ABD’nin yaklaşık 80 üssü Latin Amerika’da; bunun 30 civarı Kolombiya, Panama gibi Venezuela’ya komşu ülkelerde; dolayısıyla ABD ile karşı karşıya olan Venezuela’nın bölgesinde İran’a hareket kazandırması yüksek bir ihtimal.
İran’ın ABD'ye saldırmak için Venezuela'yı kullanması durumunda Maduro'nun İran'a her türlü iyilik ve destek vereceği kuşkusuzdur.
İslam Devrim Muhafızları, Latin Amerika'daki en az 16 ülkede ağları var. Bolivya'nın üçlü sınırı, Kolombiya'nın Venezuela sınırı, Paraguay-Arjantin-Brezilya üçlü sınırı İranlıların güçlü olduğu ve lojistik bir destek alabileceği (neredeyse) kesin.
Venezuela'da yüzlerce İran şirketi var, büyük bir kısmı da Süleymani tarafından kontrol ediliyordu.
ABD-İran çatışması arttıkça, Arjantin güvenliği artırıyor
1992 ve 1994 yıllarında iki saldırıya uğrayan Arjantin, küresel misilleme saldırıları korkusunu duyduktan sonra uyarı seviyesini artırmaya karar verdi.
Arjantin Savunma Bakanı Agustin Rossi, ABD ve İran arasındaki gerginlik nedeniyle Arjantin hükümetinin havaalanlarında, sınırlarında ve ABD'nin Buenos Aires Büyükelçiliği'nde güvenliği artırdığını söyledi.
Rossi, verdiği bir demeçte, “Geçmişteki iki saldırı nedeniyle, Arjantin, dünya çapında yaşanabilecek bu tür bir çatışmaya karşı tetikte olmalı” dedi.
Latin Amerika'daki en büyük Yahudi cemaatinin evi ve İsrail Büyükelçiliği’ne yönelik saldırıların kurbanı olan Arjantin, güvenlik tedbirleri almak için birçok nedene sahip.

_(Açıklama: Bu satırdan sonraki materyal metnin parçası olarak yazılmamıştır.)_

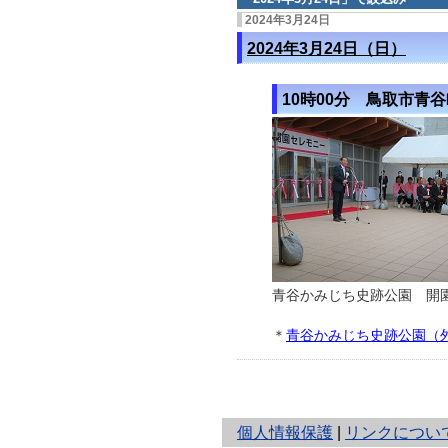
2024年3月24日
2024年3月24日（日）
10時00分
鳥取市青谷
青谷かみじち史跡公園 開
＊
青谷かみじち史跡公園（
と
個人情報保護
|
リンクについ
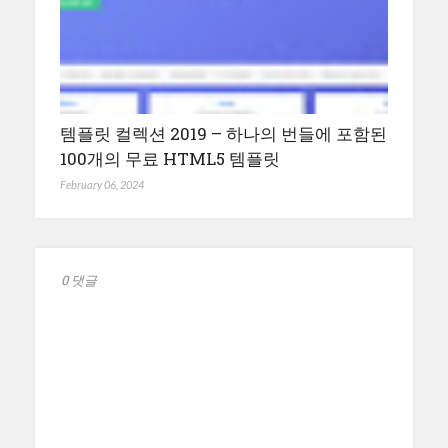
템플릿 컬렉션 2019 – 하나의 번들에 포함된
100개의 무료 HTML5 템플릿
February 06, 2024
0 댓글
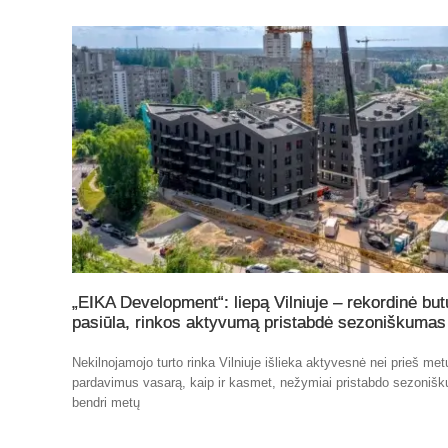
„EIKA Development“: liepą Vilniuje – rekordinė but
pasiūla, rinkos aktyvumą pristabdė sezoniškumas
Nekilnojamojo turto rinka Vilniuje išlieka aktyvesnė nei prieš me
pardavimus vasarą, kaip ir kasmet, nežymiai pristabdo sezoniš
bendri metų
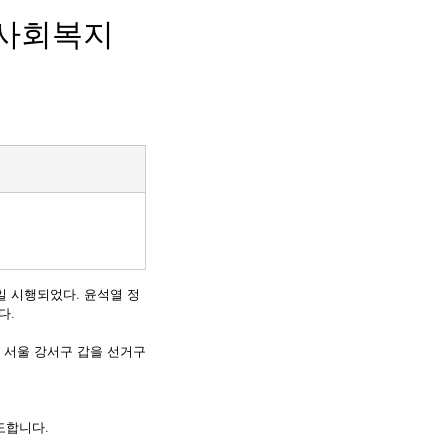
 사회복지
다.
도합니다.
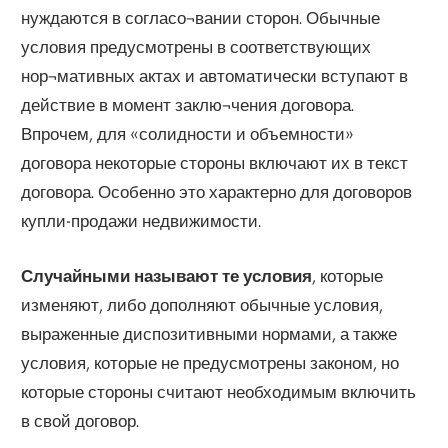
нуждаются в согласо¬вании сторон. Обычные
условия предусмотрены в соответствующих
нор¬мативных актах и автоматически вступают в
действие в момент заклю¬чения договора.
Впрочем, для «солидности и объемности»
договора некоторые стороны включают их в текст
договора. Особенно это характерно для договоров
купли-продажи недвижимости.
Случайными называют те условия
, которые
изменяют, либо дополняют обычные условия,
выраженные диспозитивными нормами, а также
условия, которые не предусмотрены законом, но
которые стороны считают необходимым включить
в свой договор.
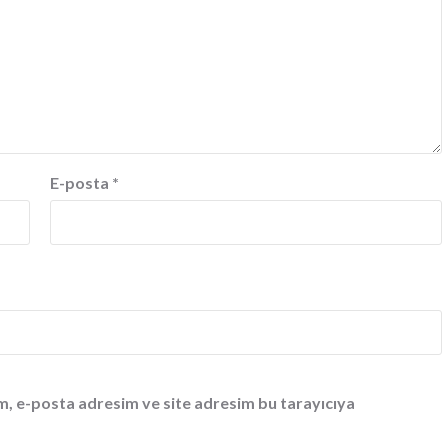
E-posta
*
m, e-posta adresim ve site adresim bu tarayıcıya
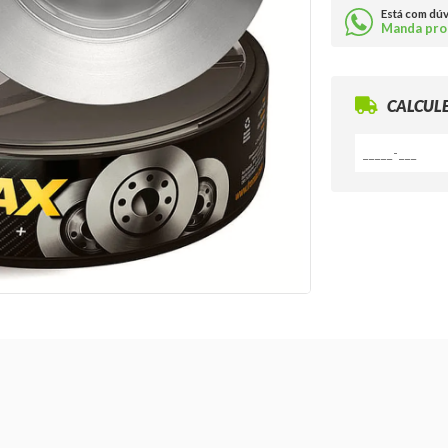
Está com dú
Manda pro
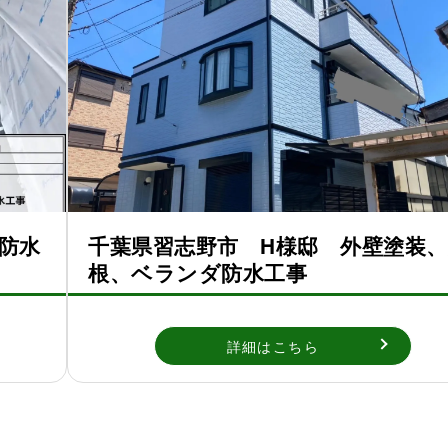
防水
千葉県習志野市 H様邸 外壁塗装
根、ベランダ防水工事
詳細はこちら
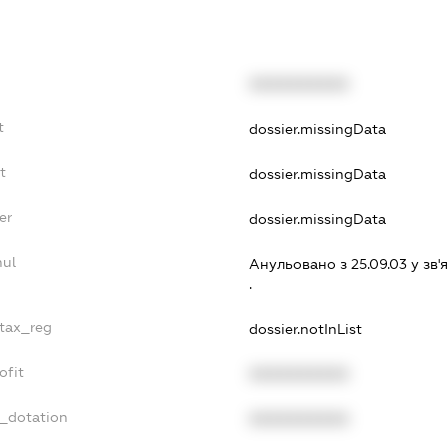
XXXXXXXXXX
t
dossier.missingData
t
dossier.missingData
er
dossier.missingData
nul
Анульовано з 25.09.03 у зв'я
.
_tax_reg
dossier.notInList
ofit
XXXXXXXXXX
t_dotation
XXXXXXXXXX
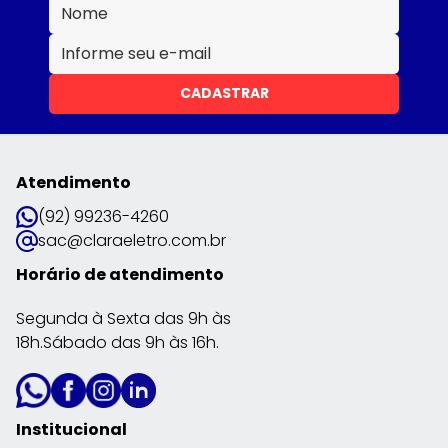
CADASTRAR
Atendimento
(92) 99236-4260
sac@claraeletro.com.br
Horário de atendimento
Segunda à Sexta das 9h às
18h.Sábado das 9h às 16h.
Institucional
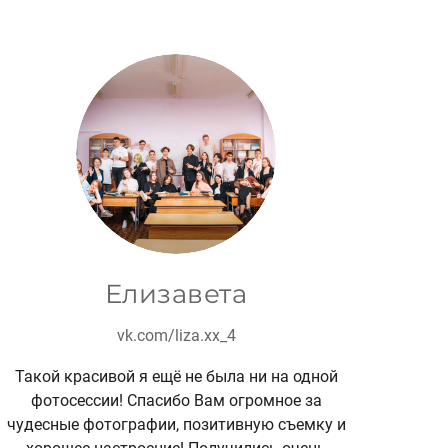
Елизавета
vk.com/liza.xx_4
Такой красивой я ещё не была ни на одной
фотосессии! Спасибо Вам огромное за
чудесные фотографии, позитивную съемку и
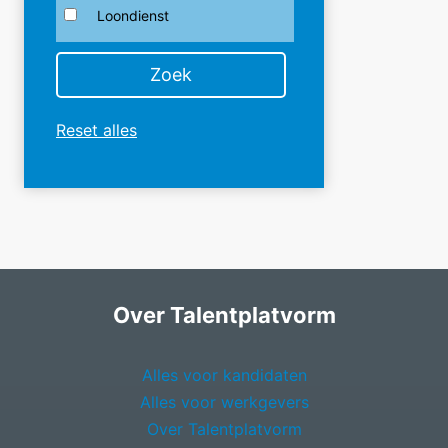
Loondienst
Reset alles
Over Talentplatvorm
Alles voor kandidaten
Alles voor werkgevers
Over Talentplatvorm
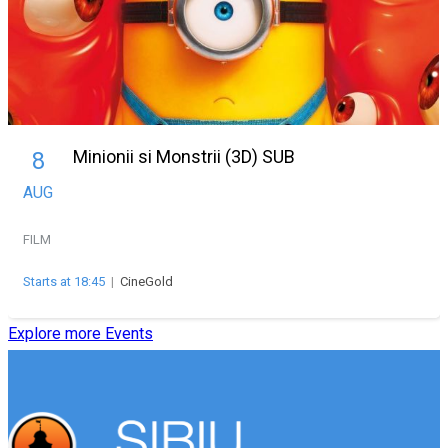
Minionii si Monstrii (3D) SUB
8
AUG
FILM
Starts at 18:45
|
CineGold
Explore more Events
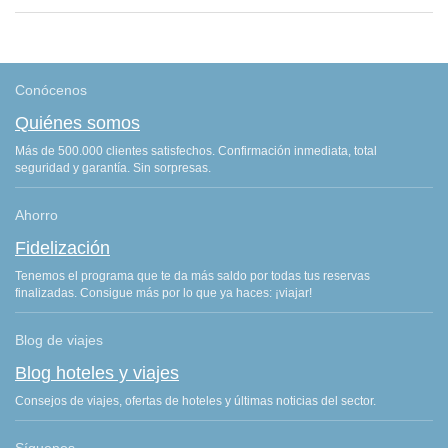
Conócenos
Quiénes somos
Más de 500.000 clientes satisfechos. Confirmación inmediata, total
seguridad y garantía. Sin sorpresas.
Ahorro
Fidelización
Tenemos el programa que te da más saldo por todas tus reservas
finalizadas. Consigue más por lo que ya haces: ¡viajar!
Blog de viajes
Blog hoteles y viajes
Consejos de viajes, ofertas de hoteles y últimas noticias del sector.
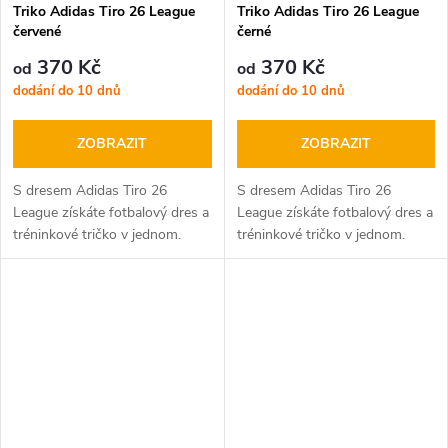
Triko Adidas Tiro 26 League
Triko Adidas Tiro 26 League
červené
černé
370 Kč
370 Kč
od
od
dodání do 10 dnů
dodání do 10 dnů
ZOBRAZIT
ZOBRAZIT
S dresem Adidas Tiro 26
S dresem Adidas Tiro 26
League získáte fotbalový dres a
League získáte fotbalový dres a
tréninkové tričko v jednom.
tréninkové tričko v jednom.
Dres Adidas můžete použít jako
Dres Adidas můžete použít jako
fotbalovou dres nebo jako
fotbalovou dres nebo jako
tréninkové oblečení.
tréninkové oblečení.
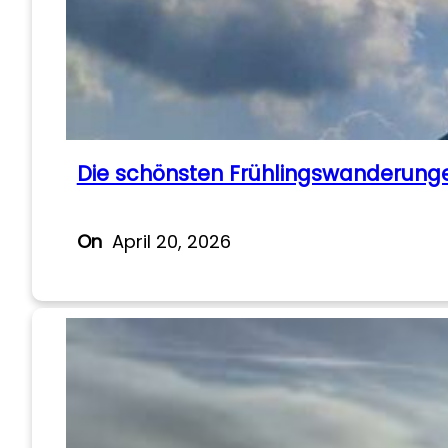
Die schönsten Frühlingswanderunge
On
April 20, 2026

Kasım Süleymani’nin Buenos Aires'teki AMIA Yahudi merkezine yönelik 1994 bombalı saldırısının arkasında olduğu iddia edildi.

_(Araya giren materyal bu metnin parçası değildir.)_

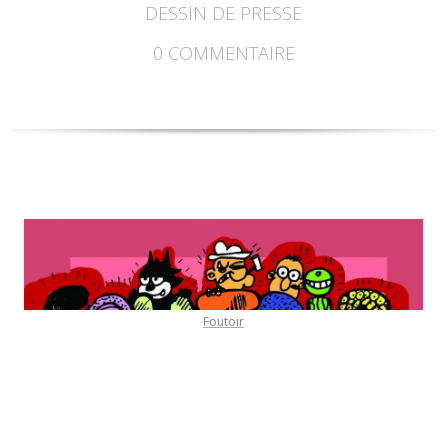
DESSIN DE PRESSE
0
COMMENTAIRE
Foutoir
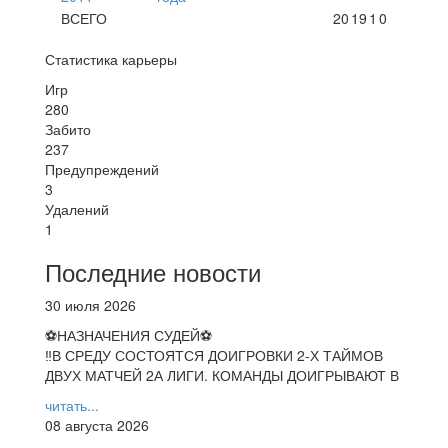
ВСЕГО
20
19
1
0
Статистика карьеры
Игр
280
Забито
237
Предупреждений
3
Удалений
1
Последние новости
30 июля 2026
⚽НАЗНАЧЕНИЯ СУДЕЙ⚽
‼В СРЕДУ СОСТОЯТСЯ ДОИГРОВКИ 2-Х ТАЙМОВ
ДВУХ МАТЧЕЙ 2А ЛИГИ. КОМАНДЫ ДОИГРЫВАЮТ В
читать...
08 августа 2026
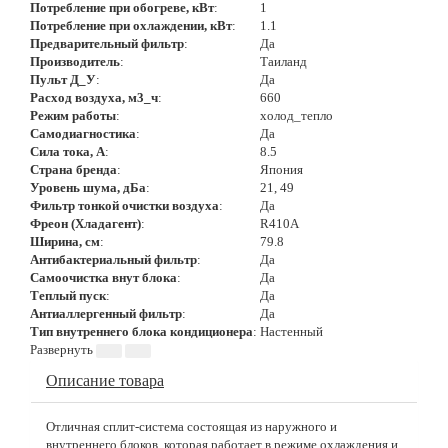
Потребление при обогреве, кВт
:
1
Потребление при охлаждении, кВт
:
1.1
Предварительный фильтр
:
Да
Производитель
:
Таиланд
Пульт Д_У
:
Да
Расход воздуха, м3_ч
:
660
Режим работы
:
холод_тепло
Самодиагностика
:
Да
Сила тока, А
:
8.5
Страна бренда
:
Япония
Уровень шума, дБа
:
21, 49
Фильтр тонкой очистки воздуха
:
Да
Фреон (Хладагент)
:
R410A
Ширина, см
:
79.8
Антибактериальный фильтр
:
Да
Самоочистка внут блока
:
Да
Теплый пуск
:
Да
Антиаллергенный фильтр
:
Да
Тип внутреннего блока кондиционера
:
Настенный
Описание товара
Отличная сплит-система состоящая из наружного и
внутреннего блоков, которая работает в режиме охлаждения и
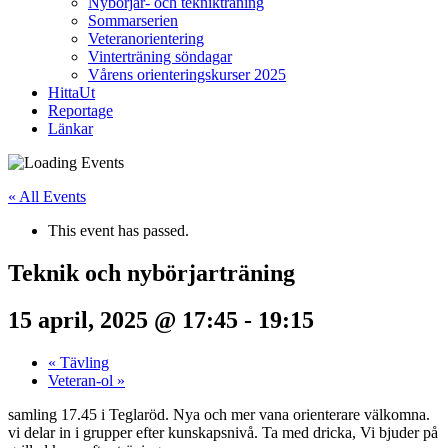
Nybörjar- och teknikträning
Sommarserien
Veteranorientering
Vinterträning söndagar
Vårens orienteringskurser 2025
HittaUt
Reportage
Länkar
« All Events
This event has passed.
Teknik och nybörjarträning
15 april, 2025 @ 17:45
-
19:15
«
Tävling
Veteran-ol
»
samling 17.45 i Teglaröd. Nya och mer vana orienterare välkomna.
vi delar in i grupper efter kunskapsnivå. Ta med dricka, Vi bjuder på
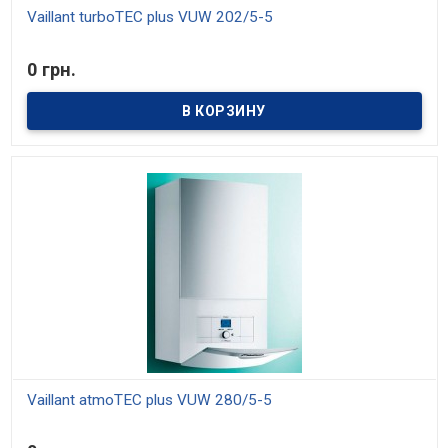
Vaillant turboTEC plus VUW 202/5-5
В наличии
0 грн.
Модели мощностью 20, 25, 29, 32 и 36 кВт. Средний КПД 93%.
Отопление и приготовление горячей воды. Модулирующая
горелка, диапазон мощности от 30% до 100%. Встроенное
управление температурой горячей воды
Vaillant atmoTEC plus VUW 280/5-5
В наличии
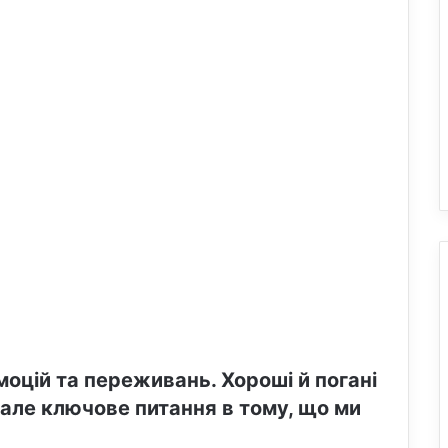
моцій та переживань. Хороші й погані
 але ключове питання в тому, що ми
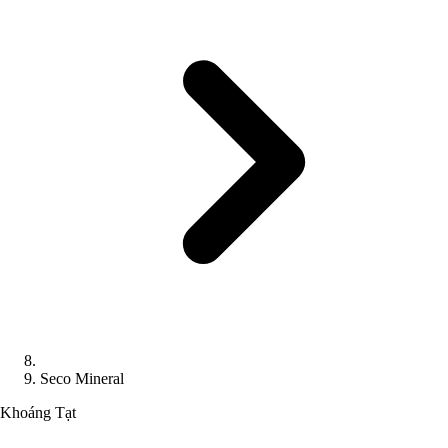
Seco Mineral
Khoáng Tạt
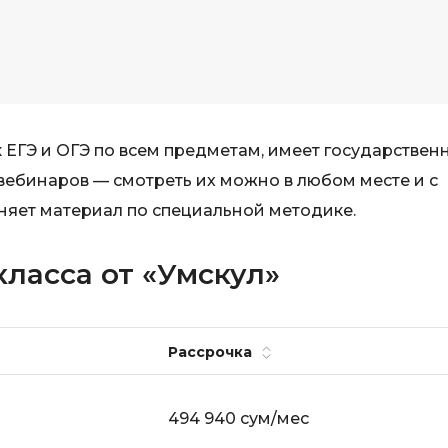
Visual Studio 
H
W
Hadoop
Webflow
I
Webpack
IoT
 ЕГЭ и ОГЭ по всем предметам, имеет государствен
Wordpress
вебинаров — смотреть их можно в любом месте и с
J
X
няет материал по специальной методике.
Java-разработка
XML
JavaScript-разработка
класса от «Умскул»
Y
Java Spring Boot
Yandex Cloud
Jenkins
Рассрочка
Z
Jira
Zabbix
Joomla
494 940 сум/мес
i
K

Çünkü bombalamanın Hizbullah Lideri Şeyh Abbas El-Müsavi ve ailesinin 1992 yılında İsrail tarafından öldürülmesine karşı bir cevap olduğu iddia edildi.

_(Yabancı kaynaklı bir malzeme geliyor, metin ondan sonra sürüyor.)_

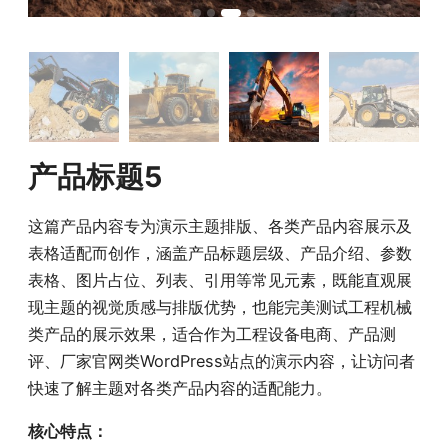
产品标题5
这篇产品内容专为演示主题排版、各类产品内容展示及
表格适配而创作，涵盖产品标题层级、产品介绍、参数
表格、图片占位、列表、引用等常见元素，既能直观展
现主题的视觉质感与排版优势，也能完美测试工程机械
类产品的展示效果，适合作为工程设备电商、产品测
评、厂家官网类WordPress站点的演示内容，让访问者
快速了解主题对各类产品内容的适配能力。
核心特点：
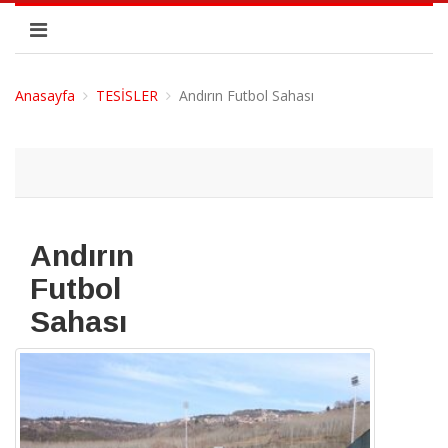
Anasayfa
TESİSLER
Andırın Futbol Sahası
Andırın
Futbol
Sahası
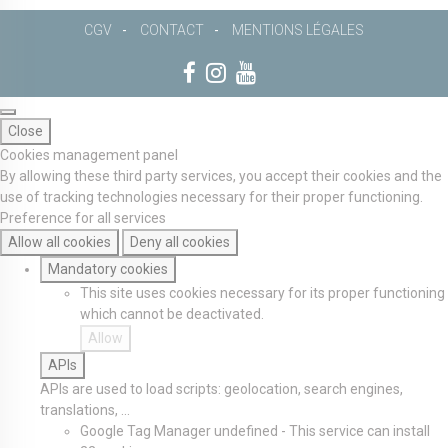
CGV
CONTACT
MENTIONS LÉGALES
Close
Cookies management panel
By allowing these third party services, you accept their cookies and the
use of tracking technologies necessary for their proper functioning.
Preference for all services
Allow all cookies
Deny all cookies
Mandatory cookies
This site uses cookies necessary for its proper functioning
which cannot be deactivated.
Allow
APIs
APIs are used to load scripts: geolocation, search engines,
translations, ...
Google Tag Manager
undefined
-
This service can install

Lübnan kökenli Güney Amerikalıların ataları, bölgeye 1930'dan önce gelmeye başladı ve çoğunlukla Hristiyan’dı.
Bugün, kabaca 10 milyon Lübnanlı göçmenin ve soyundan gelenlerin sadece iki ülkede (Brezilya ve Arjantin) yaşadığı gerçeği, istihbarat ağlarını geliştirmeye çalışan Hizbullah için belirgin bir avantaj sağladı.
Güney Amerika hükümetleri Hizbullah'a yüksek derecede operasyonel özgürlük verdi. Ancak bölgenin siyasi havasının sağa doğru kaymasının bir sonucu olarak, Eylül 2018'de Amerikalıların Hizbullah’ın kilit bir finansör olarak kabul ettiği Esad Ahmad Barakat'ı tutukladı. New York'ta Hizbullah ajanı olduğu iddia edilen Ali Hassan Saab’ı da tutukladı.
Açıkçası, İran’ın ve Şii paramiliter unsurların, Süleymani'nin intikamını almak için Güney Amerika'da misilleme yapması durumunda; İran, önümüzdeki günlerde Latin Amerika ve ötesine ciddi bir güvenlik tehdidi oluşturabilir.
Süleymani'nin ölümü, Ortadoğu’daki gerilimleri keskin bir şekilde artırıyor. Sadece birkaç gün önce protestocular Bağdat'taki ABD büyükelçiliğinin duvarlarını yaktı, ABD’nin Irak’taki askeri üsleri vuruluyor.
Elbette İran’ın ABD’ye savaş açacak gücü yok; ABD’nin niyeti yok. Ancak İran’ın kurtarması gereken bir karizması, askerlerine vermesi gereken bir motivasyon, halkına verdiği bir intikam sözü var.
Dolayısıyla Süleymani’nin cenazesi, Usama bin Ladin veya El-Bağdadi'den daha fazla ediyor, çünkü onun intikamını almak için bir devleti var.
* Bu makalede yer alan fikirler yazara aittir ve Independent Türkçe’nin editöryal politikasını yansıtmayabilir.